**Problem details**
In the forum thread about Epicor 10.2 error messages, what happens to an error generated by SQL after the 10.2.300 security "Hardening" updates?

**Source extract**
—————
Is this the future? We upgraded to 10.2 and immediately users are noticing their error messages are incorrect.
I hope it’s a setting somewhere.
Example: Simple BAQ, when I try to analyze I should get an error about a field not being in a group by or aggregate function or something like that.
The Error I get is:
Severity: Error, Table: , Field: , RowID: , Text: Bad SQL statement.
Review the server event logs for details.
Query returned 0 row(s).
Query has no more records to return.
Query execution total time: 33.8413 ms.
Whoops … Don’t know what I was thinking in that last post (which I’ve deleted)
When I duplicate your BAQ, I get the expected error of
Severity: Error, Table: , Field: , RowID: , Text: Column ‘Erp.PartPlant.Plant’ is invalid in the select list because it is not contained in either an aggregate function or the GROUP BY clause.
For the SQL clause of
select
[PartPlant].[Company] as [PartPlant_Company],
[PartPlant].[Plant] as [PartPlant_Plant]
from Erp.PartPlant as PartPlant
group by [PartPlant].[Company]
Ok, so in 10.2.300.6 when I click on Test I get the same error as @markb_wi, but when I click Analyze it does give me the actual error message. Do you not get the below error @markb_wi when clicking Analyze in your version?
It looks like they didn’t re-order the buttons but the test button used to return the same information the analyze button did. Not a huge deal but I was pretty surprised. Thanks for the help!
Analyze results: Column 'Erp.PartPlant.Plant' is invalid in the select list because it is not contained in either an aggregate function or the GROUP BY clause.
Test results: Severity: Error, Table: , Field: , RowID: , Text: Column 'Erp.PartPlant.Plant' is invalid in the select list because it is not contained in either an aggregate function or the GROUP BY clause. Query returned 0 row(s). Query has no more records to return. Query execution total time: 13.4291 ms.
10.2.300 includes several Security “Hardening” updates. One of those is that Epicor will no longer return an error generated by SQL back to the end user. The user will get a generic error message while the actual error message is logged.
While this may not be convenient for you power users, it is in line with security “best practices” and as you have found, the information is available via the BAQ Designer.
What if I’m getting
“Syntax is OK”
when I click Analyze… and
“Severity: Error, Text: Bad SQL statement.
Review the server event logs for details.
Query returned 0 row(s).
Query has no more records to return.
Query execution total time: 52.9711 ms.”
—————
**Records shown**
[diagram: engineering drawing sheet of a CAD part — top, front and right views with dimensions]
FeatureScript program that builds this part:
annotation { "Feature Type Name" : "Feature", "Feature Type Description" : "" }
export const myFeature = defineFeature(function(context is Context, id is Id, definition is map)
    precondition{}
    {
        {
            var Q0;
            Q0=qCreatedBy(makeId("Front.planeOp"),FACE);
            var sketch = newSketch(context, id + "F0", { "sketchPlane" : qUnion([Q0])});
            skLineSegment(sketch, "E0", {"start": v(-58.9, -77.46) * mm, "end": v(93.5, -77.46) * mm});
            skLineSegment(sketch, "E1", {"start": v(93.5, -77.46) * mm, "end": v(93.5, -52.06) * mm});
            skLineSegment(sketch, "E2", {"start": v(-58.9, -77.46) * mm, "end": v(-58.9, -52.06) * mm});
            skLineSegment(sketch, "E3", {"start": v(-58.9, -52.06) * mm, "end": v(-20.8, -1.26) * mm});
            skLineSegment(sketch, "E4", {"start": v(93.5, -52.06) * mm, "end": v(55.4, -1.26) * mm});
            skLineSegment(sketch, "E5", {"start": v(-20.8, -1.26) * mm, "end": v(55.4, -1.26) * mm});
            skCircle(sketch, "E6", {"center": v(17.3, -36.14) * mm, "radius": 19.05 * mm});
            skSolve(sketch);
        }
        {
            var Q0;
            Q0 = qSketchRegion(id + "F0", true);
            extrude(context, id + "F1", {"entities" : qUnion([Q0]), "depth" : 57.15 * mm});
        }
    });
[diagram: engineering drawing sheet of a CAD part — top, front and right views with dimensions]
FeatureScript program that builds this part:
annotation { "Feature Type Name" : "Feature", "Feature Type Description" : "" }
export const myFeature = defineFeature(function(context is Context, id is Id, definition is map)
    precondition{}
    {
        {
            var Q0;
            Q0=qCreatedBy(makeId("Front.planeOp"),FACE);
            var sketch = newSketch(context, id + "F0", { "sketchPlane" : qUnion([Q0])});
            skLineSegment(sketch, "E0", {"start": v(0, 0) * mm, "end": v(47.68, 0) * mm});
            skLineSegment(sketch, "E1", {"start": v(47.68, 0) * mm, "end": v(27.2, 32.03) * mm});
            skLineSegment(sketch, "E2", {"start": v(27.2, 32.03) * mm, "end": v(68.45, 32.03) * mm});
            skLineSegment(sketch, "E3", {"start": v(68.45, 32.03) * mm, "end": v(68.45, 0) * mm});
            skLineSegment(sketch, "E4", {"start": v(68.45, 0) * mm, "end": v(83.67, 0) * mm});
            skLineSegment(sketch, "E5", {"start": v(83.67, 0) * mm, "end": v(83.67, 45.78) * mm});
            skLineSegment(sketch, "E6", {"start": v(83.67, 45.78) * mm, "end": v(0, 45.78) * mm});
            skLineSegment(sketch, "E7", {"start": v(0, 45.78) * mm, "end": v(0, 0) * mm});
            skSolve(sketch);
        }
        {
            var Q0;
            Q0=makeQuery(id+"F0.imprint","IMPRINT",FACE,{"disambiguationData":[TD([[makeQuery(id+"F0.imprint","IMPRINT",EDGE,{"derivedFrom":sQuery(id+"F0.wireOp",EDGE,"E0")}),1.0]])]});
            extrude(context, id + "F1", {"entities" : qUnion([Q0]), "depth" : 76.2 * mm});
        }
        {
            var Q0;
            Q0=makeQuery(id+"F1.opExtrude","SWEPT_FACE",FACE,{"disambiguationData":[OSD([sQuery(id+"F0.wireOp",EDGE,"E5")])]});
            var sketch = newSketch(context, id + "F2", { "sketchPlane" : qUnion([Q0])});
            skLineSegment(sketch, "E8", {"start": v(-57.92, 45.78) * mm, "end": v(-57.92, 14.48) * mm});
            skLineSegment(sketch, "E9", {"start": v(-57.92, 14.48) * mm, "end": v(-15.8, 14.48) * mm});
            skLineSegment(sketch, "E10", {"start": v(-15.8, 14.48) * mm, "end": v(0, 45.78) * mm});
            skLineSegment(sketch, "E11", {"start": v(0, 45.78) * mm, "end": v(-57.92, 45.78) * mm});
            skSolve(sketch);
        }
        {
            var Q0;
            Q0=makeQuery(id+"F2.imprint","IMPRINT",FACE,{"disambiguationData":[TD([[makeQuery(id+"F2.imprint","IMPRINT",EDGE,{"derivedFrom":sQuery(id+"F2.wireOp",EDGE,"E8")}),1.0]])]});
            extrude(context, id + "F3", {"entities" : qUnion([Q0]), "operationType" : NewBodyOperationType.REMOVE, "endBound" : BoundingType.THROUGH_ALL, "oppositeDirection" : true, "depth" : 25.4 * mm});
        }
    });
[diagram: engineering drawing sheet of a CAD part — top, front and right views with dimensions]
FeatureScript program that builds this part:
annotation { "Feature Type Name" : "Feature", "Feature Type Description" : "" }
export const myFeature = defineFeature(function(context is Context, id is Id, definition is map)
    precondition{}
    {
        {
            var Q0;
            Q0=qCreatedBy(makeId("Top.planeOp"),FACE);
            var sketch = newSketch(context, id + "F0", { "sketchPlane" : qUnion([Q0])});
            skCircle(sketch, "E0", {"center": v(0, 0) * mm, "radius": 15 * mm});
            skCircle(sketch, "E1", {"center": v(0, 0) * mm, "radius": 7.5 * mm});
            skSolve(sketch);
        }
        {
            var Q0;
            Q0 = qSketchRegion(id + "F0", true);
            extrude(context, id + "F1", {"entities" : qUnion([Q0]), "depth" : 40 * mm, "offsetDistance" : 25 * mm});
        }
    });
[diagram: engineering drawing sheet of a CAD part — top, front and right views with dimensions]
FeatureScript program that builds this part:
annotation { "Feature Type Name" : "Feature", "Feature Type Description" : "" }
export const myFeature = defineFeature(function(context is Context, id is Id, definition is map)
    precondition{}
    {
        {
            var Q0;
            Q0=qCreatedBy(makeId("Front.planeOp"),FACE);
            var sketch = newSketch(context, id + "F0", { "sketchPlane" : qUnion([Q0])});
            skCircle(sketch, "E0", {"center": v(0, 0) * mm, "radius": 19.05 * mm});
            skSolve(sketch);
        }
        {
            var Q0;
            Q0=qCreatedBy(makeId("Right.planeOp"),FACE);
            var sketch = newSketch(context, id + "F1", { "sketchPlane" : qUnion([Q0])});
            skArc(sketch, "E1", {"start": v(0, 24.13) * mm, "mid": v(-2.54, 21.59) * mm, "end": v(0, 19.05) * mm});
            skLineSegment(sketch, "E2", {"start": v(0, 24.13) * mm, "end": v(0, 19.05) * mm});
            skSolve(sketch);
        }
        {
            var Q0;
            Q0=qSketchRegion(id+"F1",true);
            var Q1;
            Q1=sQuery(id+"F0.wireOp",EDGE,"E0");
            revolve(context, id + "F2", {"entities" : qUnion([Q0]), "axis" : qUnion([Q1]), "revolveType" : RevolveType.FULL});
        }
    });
—————
**Solution for this problem**
Epicor no longer returns it to the end user, who gets a generic error message while the actual error is logged.